- [EXERCISE AIM]:
Write out the records word for word, with no pictures.
***** RECORDED DATA *****
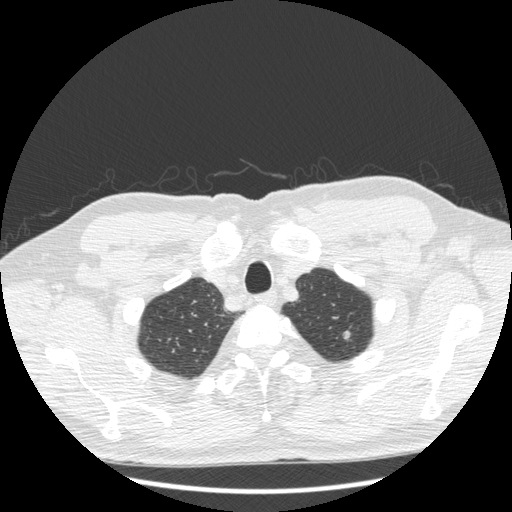
Axial slice from a low-dose chest CT screening exam, third screening round (two years after baseline), lung window (W 1500 / L -600 HU), 1.25 mm slice thickness, standard (soft-tissue) reconstruction kernel (STANDARD), slice 30 of 223 in the series, 512 × 512 image matrix, field of view 380 × 380 mm. Male participant, aged 69 years at enrolment. Former smoker at enrolment.
- Lesion marked by an expert reader, bounding box [x1, y1, x2, y2] px = [330, 321, 361, 346].
- Reader record for this screening exam (exam-level; its link to the box is not recorded): non-calcified nodule or mass ≥4 mm, left upper lobe, 7 × 6 mm, smooth margins, soft tissue attenuation, pre-existing on the prior screen: yes; interval growth: yes.
- Official screen result: positive, other.
- Participant outcome: lung cancer diagnosed 112 days after this screen — adenocarcinoma, NOS, left upper lobe, moderately differentiated (G2), stage IA (AJCC 6th edition), 10 mm at pathology.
*****
- [REPLY TO THE TASK]:
Axial slice from a low-dose chest CT screening exam, third screening round (two years after baseline), lung window (W 1500 / L -600 HU), 1.25 mm slice thickness, standard (soft-tissue) reconstruction kernel (STANDARD), slice 30 of 223 in the series, 512 × 512 image matrix, field of view 380 × 380 mm. Male participant, aged 69 years at enrolment. Former smoker at enrolment.
- Lesion marked by an expert reader, bounding box [x1, y1, x2, y2] px = [330, 321, 361, 346].
- Reader record for this screening exam (exam-level; its link to the box is not recorded): non-calcified nodule or mass ≥4 mm, left upper lobe, 7 × 6 mm, smooth margins, soft tissue attenuation, pre-existing on the prior screen: yes; interval growth: yes.
- Official screen result: positive, other.
- Participant outcome: lung cancer diagnosed 112 days after this screen — adenocarcinoma, NOS, left upper lobe, moderately differentiated (G2), stage IA (AJCC 6th edition), 10 mm at pathology.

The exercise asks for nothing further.